77 Maple Street
The three story brick Springfield Female Seminary was built in 1832 by Simon Sanborn, Springfield's master builder. The Seminary became coed in 1835 and moved to a different location in 1843. The drawing at left depicts the building as it was when it was first built, with three stories.
After being sold to Margaret Emery in 1843, the school was converted to a residence. After her death in 1860, it was sold to Frederick Harris, a cashier and then president of the Third National Bank. He lived here until 1911. After that, the property went through numerous owners, eventually being converted to professional offices. In the black and white image above, one can see that the building had a two story front porch, which is now gone.
In recent years this historic resource has been in a state of decay, every day getting closer to being lost. The two bottom left images show the extent of deterioration. The extent of this deterioration was hidden from the street, but it is currently being stabilized and rebuilt. The pictures plainly show the seriousness of the situation. The previous owner had started a renovation project on the building. The interior space was gutted down to stud walls but it appears work stopped soon after this was done. The property had been sitting in this condition for the past several years.

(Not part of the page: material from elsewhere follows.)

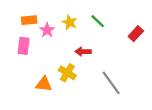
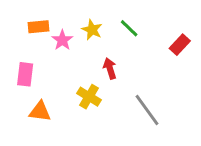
pink rectangle: (24, 46) -> (25, 74), moved
red arrow: (83, 52) -> (110, 68), turned 72
orange triangle: (44, 84) -> (40, 111), moved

The property is located in the Lower Maple Historic District and is on the National Register of Historic Places. The SPT Board of Directors decided to step in and purchase the building so that it can be saved. SPT hired architect William J. Devlin, AIA to design and plan for the rehabilitation work. SPT is underway on the restoration and reuse of this historically significant property.
This is SPT's first rehab project in several years, and probably it's "nerviest"!
Construction was completed in May on a small area of footing in the cellar which needed immediate attention. This area, which we refer to as the "hole", will next receive some overall "hole" repair. This is a section of wall on the south side of the "main ell" (circa 1860), and a small part of the main building (1832), which failed due to a previous owner's construction error. This will be done as "structural-only" work, to stabilize the building, get it enclosed against the weather, and to help with security. It includes rescuing some windows, removing and rebuilding masonry walls, leveling and re-anchoring ell floors and roof, adding some framing at the roof, re-installing windows, plus some miscellaneous related repairs. An option is to re-open an old hatchway in that area.
For the "hole" work, Architectural "Construction Documents" (Drawings and Specifications), produce by architect Bill Devlin, are under way while the SPT's Building Committee is working on the paperwork for the CDBG funding. This includes a "Request for Qualifications" for interested General Contractors (GC); who may then bid on the actual construction.
The final phase would be a complete rehabbing of the building as a multi-family with 4 apartments as condominium units. State and Federal laws now require that first-floor units be handicapped-accessible.
During our Maple St. Historic House Tour on May 17th, 77 was a big hit. Since the building is gutted, people got unusual views of its interior, floor-to-floor and through multiple walls. Attractions included a membership table, a large poster, 10 signs about elements of the framing etc., some drawings and photos, Jim Boone pitching the job at the front door, and one VERY enthusiastic docent pointing-out features. It's a GREAT project for "before" pictures!